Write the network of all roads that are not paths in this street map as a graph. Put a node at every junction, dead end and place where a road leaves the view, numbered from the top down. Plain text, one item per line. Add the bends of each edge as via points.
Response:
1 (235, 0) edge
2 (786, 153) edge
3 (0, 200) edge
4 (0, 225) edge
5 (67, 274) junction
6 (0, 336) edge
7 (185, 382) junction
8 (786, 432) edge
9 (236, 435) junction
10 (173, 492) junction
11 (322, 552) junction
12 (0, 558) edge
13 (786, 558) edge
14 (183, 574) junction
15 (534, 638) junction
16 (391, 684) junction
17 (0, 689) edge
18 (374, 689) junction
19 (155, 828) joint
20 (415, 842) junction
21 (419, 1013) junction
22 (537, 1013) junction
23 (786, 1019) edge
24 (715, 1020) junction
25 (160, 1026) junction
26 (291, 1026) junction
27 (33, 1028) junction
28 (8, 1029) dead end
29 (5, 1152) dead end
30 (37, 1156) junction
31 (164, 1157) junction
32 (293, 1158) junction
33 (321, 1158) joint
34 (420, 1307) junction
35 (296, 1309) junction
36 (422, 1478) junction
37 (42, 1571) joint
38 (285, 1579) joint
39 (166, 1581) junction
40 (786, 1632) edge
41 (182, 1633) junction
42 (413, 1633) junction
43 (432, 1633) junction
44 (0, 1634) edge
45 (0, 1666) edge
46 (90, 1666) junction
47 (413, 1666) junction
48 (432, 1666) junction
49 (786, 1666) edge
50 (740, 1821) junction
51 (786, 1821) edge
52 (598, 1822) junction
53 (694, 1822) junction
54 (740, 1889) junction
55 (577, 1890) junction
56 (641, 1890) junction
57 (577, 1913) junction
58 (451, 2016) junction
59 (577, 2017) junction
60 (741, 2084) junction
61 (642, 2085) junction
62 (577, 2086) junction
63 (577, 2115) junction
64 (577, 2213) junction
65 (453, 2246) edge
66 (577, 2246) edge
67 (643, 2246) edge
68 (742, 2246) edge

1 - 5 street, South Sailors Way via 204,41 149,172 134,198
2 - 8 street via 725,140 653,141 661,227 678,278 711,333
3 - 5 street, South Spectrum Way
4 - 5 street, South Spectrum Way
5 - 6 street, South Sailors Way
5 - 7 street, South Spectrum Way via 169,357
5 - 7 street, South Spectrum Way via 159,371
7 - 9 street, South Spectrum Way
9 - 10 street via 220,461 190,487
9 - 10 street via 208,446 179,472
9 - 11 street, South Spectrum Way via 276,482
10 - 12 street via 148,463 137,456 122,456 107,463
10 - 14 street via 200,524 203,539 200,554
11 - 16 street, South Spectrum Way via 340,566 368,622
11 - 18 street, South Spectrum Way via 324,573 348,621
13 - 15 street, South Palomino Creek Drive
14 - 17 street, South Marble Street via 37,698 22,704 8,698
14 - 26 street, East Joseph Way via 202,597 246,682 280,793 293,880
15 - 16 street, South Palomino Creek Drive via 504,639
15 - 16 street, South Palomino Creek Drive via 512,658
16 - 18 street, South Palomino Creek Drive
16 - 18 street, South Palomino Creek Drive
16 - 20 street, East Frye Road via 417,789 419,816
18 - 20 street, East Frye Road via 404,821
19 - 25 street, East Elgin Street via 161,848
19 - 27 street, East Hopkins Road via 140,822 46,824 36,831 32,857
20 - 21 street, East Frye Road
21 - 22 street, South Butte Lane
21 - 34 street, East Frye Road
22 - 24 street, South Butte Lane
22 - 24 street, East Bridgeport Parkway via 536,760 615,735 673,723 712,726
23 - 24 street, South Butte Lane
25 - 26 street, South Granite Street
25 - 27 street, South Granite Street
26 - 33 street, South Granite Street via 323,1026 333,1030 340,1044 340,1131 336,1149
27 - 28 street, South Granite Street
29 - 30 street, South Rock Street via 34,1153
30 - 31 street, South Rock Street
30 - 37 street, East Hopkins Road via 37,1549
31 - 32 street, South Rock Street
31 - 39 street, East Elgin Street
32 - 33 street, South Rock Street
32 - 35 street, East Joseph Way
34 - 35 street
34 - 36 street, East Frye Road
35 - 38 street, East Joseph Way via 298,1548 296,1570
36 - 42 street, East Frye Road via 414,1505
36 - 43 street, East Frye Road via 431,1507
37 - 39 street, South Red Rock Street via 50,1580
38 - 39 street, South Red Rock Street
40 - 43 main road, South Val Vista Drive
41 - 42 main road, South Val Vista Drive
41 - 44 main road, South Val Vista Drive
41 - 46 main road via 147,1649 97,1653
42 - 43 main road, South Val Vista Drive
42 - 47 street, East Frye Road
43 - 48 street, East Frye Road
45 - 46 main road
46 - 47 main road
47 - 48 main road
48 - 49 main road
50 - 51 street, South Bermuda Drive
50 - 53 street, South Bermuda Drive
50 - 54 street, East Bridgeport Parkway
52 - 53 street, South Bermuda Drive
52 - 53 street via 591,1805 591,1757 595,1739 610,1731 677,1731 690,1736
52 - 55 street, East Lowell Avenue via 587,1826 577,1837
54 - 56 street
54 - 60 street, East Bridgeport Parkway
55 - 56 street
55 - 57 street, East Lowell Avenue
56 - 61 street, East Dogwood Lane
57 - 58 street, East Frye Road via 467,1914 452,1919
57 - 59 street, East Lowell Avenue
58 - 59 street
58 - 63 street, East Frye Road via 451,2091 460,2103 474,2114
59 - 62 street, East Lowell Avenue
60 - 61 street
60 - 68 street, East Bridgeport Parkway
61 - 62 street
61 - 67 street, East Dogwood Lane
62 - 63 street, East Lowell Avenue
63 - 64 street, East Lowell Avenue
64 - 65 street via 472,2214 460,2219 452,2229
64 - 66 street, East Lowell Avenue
———
Assignment:
Each entry above should be written again exactly.

Exercise solution:
Write the network of all roads that are not paths in this street map as a graph. Put a node at every junction, dead end and place where a road leaves the view, numbered from the top down. Plain text, one item per line. Add the bends of each edge as via points.
Response:
1 (235, 0) edge
2 (786, 153) edge
3 (0, 200) edge
4 (0, 225) edge
5 (67, 274) junction
6 (0, 336) edge
7 (185, 382) junction
8 (786, 432) edge
9 (236, 435) junction
10 (173, 492) junction
11 (322, 552) junction
12 (0, 558) edge
13 (786, 558) edge
14 (183, 574) junction
15 (534, 638) junction
16 (391, 684) junction
17 (0, 689) edge
18 (374, 689) junction
19 (155, 828) joint
20 (415, 842) junction
21 (419, 1013) junction
22 (537, 1013) junction
23 (786, 1019) edge
24 (715, 1020) junction
25 (160, 1026) junction
26 (291, 1026) junction
27 (33, 1028) junction
28 (8, 1029) dead end
29 (5, 1152) dead end
30 (37, 1156) junction
31 (164, 1157) junction
32 (293, 1158) junction
33 (321, 1158) joint
34 (420, 1307) junction
35 (296, 1309) junction
36 (422, 1478) junction
37 (42, 1571) joint
38 (285, 1579) joint
39 (166, 1581) junction
40 (786, 1632) edge
41 (182, 1633) junction
42 (413, 1633) junction
43 (432, 1633) junction
44 (0, 1634) edge
45 (0, 1666) edge
46 (90, 1666) junction
47 (413, 1666) junction
48 (432, 1666) junction
49 (786, 1666) edge
50 (740, 1821) junction
51 (786, 1821) edge
52 (598, 1822) junction
53 (694, 1822) junction
54 (740, 1889) junction
55 (577, 1890) junction
56 (641, 1890) junction
57 (577, 1913) junction
58 (451, 2016) junction
59 (577, 2017) junction
60 (741, 2084) junction
61 (642, 2085) junction
62 (577, 2086) junction
63 (577, 2115) junction
64 (577, 2213) junction
65 (453, 2246) edge
66 (577, 2246) edge
67 (643, 2246) edge
68 (742, 2246) edge

1 - 5 street, South Sailors Way via 204,41 149,172 134,198
2 - 8 street via 725,140 653,141 661,227 678,278 711,333
3 - 5 street, South Spectrum Way
4 - 5 street, South Spectrum Way
5 - 6 street, South Sailors Way
5 - 7 street, South Spectrum Way via 169,357
5 - 7 street, South Spectrum Way via 159,371
7 - 9 street, South Spectrum Way
9 - 10 street via 220,461 190,487
9 - 10 street via 208,446 179,472
9 - 11 street, South Spectrum Way via 276,482
10 - 12 street via 148,463 137,456 122,456 107,463
10 - 14 street via 200,524 203,539 200,554
11 - 16 street, South Spectrum Way via 340,566 368,622
11 - 18 street, South Spectrum Way via 324,573 348,621
13 - 15 street, South Palomino Creek Drive
14 - 17 street, South Marble Street via 37,698 22,704 8,698
14 - 26 street, East Joseph Way via 202,597 246,682 280,793 293,880
15 - 16 street, South Palomino Creek Drive via 504,639
15 - 16 street, South Palomino Creek Drive via 512,658
16 - 18 street, South Palomino Creek Drive
16 - 18 street, South Palomino Creek Drive
16 - 20 street, East Frye Road via 417,789 419,816
18 - 20 street, East Frye Road via 404,821
19 - 25 street, East Elgin Street via 161,848
19 - 27 street, East Hopkins Road via 140,822 46,824 36,831 32,857
20 - 21 street, East Frye Road
21 - 22 street, South Butte Lane
21 - 34 street, East Frye Road
22 - 24 street, South Butte Lane
22 - 24 street, East Bridgeport Parkway via 536,760 615,735 673,723 712,726
23 - 24 street, South Butte Lane
25 - 26 street, South Granite Street
25 - 27 street, South Granite Street
26 - 33 street, South Granite Street via 323,1026 333,1030 340,1044 340,1131 336,1149
27 - 28 street, South Granite Street
29 - 30 street, South Rock Street via 34,1153
30 - 31 street, South Rock Street
30 - 37 street, East Hopkins Road via 37,1549
31 - 32 street, South Rock Street
31 - 39 street, East Elgin Street
32 - 33 street, South Rock Street
32 - 35 street, East Joseph Way
34 - 35 street
34 - 36 street, East Frye Road
35 - 38 street, East Joseph Way via 298,1548 296,1570
36 - 42 street, East Frye Road via 414,1505
36 - 43 street, East Frye Road via 431,1507
37 - 39 street, South Red Rock Street via 50,1580
38 - 39 street, South Red Rock Street
40 - 43 main road, South Val Vista Drive
41 - 42 main road, South Val Vista Drive
41 - 44 main road, South Val Vista Drive
41 - 46 main road via 147,1649 97,1653
42 - 43 main road, South Val Vista Drive
42 - 47 street, East Frye Road
43 - 48 street, East Frye Road
45 - 46 main road
46 - 47 main road
47 - 48 main road
48 - 49 main road
50 - 51 street, South Bermuda Drive
50 - 53 street, South Bermuda Drive
50 - 54 street, East Bridgeport Parkway
52 - 53 street, South Bermuda Drive
52 - 53 street via 591,1805 591,1757 595,1739 610,1731 677,1731 690,1736
52 - 55 street, East Lowell Avenue via 587,1826 577,1837
54 - 56 street
54 - 60 street, East Bridgeport Parkway
55 - 56 street
55 - 57 street, East Lowell Avenue
56 - 61 street, East Dogwood Lane
57 - 58 street, East Frye Road via 467,1914 452,1919
57 - 59 street, East Lowell Avenue
58 - 59 street
58 - 63 street, East Frye Road via 451,2091 460,2103 474,2114
59 - 62 street, East Lowell Avenue
60 - 61 street
60 - 68 street, East Bridgeport Parkway
61 - 62 street
61 - 67 street, East Dogwood Lane
62 - 63 street, East Lowell Avenue
63 - 64 street, East Lowell Avenue
64 - 65 street via 472,2214 460,2219 452,2229
64 - 66 street, East Lowell Avenue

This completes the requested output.